In 1958, André Malraux, who had maintained close contact with the Anthonioz couple despite spending years traversing the desert, proposed that the couple join the cultural ministry. Geneviève was charged with scientific research, while Bernard led the mission, becoming director of artistic creation and founder of the National Center for Contemporary Art. During a dinner, Geneviève met the father of Joseph Wresinski, chaplain of the homeless shelter in Noisy-le-Grand, a camp built with corrugated iron by Emaus' companions after the call by the abbot Pierre in the winter of 1954. In October 1958, she returned to the shantytown of Noisy-le-Grand and was shocked to see faces resembling those she had seen upon arrival to Ravensbrück – men and women wading through the mud, with the same distress and humiliation in their regard. They were poor families from all nationalities that had come to work in France, but had not found lodging and were rejected, forgotten. Father Joseph asked her first to organize a radio broadcasting campaign to collect coal for winter and to pressure the Minister of Construction to preserve these precarious apartments without which the occupants would have nowhere to live. Geneviève de Gaulle-Anthonioz thus decided to dedicate herself to the fight against suffering.
In 1964, Geneviève de Gaulle-Anthonioz, a mother of four, became the president of the association named Aide à Toute Détresse (ATD), or Aid to All Distress, created by Joseph Wresinski, where she would remain until 1998. In 1968, Joseph Wresinski gave the association a new name, ATD-Quart Monde, to describe the impoverished from all over the world who refused to resign themselves to suffering for themselves or for mankind. The term « Quart Monde » came from the term « Quart-Etat » or « Quatrième-Ordre », used by government officials during the French Revolution to describe the people who were « unfortunate, indignant, and those without any representation ». She would fight daily for those she called the « without a fixed domicile », finding a link with those who had been deported, like herself.

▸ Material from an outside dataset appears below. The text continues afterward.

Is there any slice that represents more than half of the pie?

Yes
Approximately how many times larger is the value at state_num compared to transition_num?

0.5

She met several Presidents and Prime Ministers of France. At the death of Father Joseph Wresinski on February 14, 1988, she continued the fight and became a member of the Economic and Social Council. Bernard Anthonioz died on July 14, 1994 and was buried in the cemetery of Bossey in Haute-Savoie. In 1995, Geneviève de Gaulle gave a report evaluating the public policies in the fight against poverty, and in 1996, she gave another report on the pilot study of the law of social cohesion. In 1997, the dissolution of the National Assembly called this all into question. She did not hesitate to raise her voice, as she did several times, when looking to achieve her goals. On July 29, 1998, the law aligned with the fight against exclusion was passed by the National Assembly. In September, 1998, she left the presidency of the ATD-Quart Monde movement and joined the ranks of the permanent volunteers.

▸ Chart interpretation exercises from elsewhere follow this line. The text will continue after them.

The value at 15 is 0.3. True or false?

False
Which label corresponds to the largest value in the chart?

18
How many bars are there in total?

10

After falling ill, Geneviève de Gaulle-Anthonioz died in Paris on February 15, 2002. She was buried near her husband in Bossey, Haute-Savoie.
Geneviève de Gaulle wrote La Traversée de la Nuit and Les Secrets de l'espérance. She was a recipient of the Croix de Guerre (Cross of War) and the Médaille de la Résistance (Medal of the Resistance) and was the first woman to ever receive the honor of the Grand Croix de la Légion d'honneur (Great Cross of the Legion of Honor).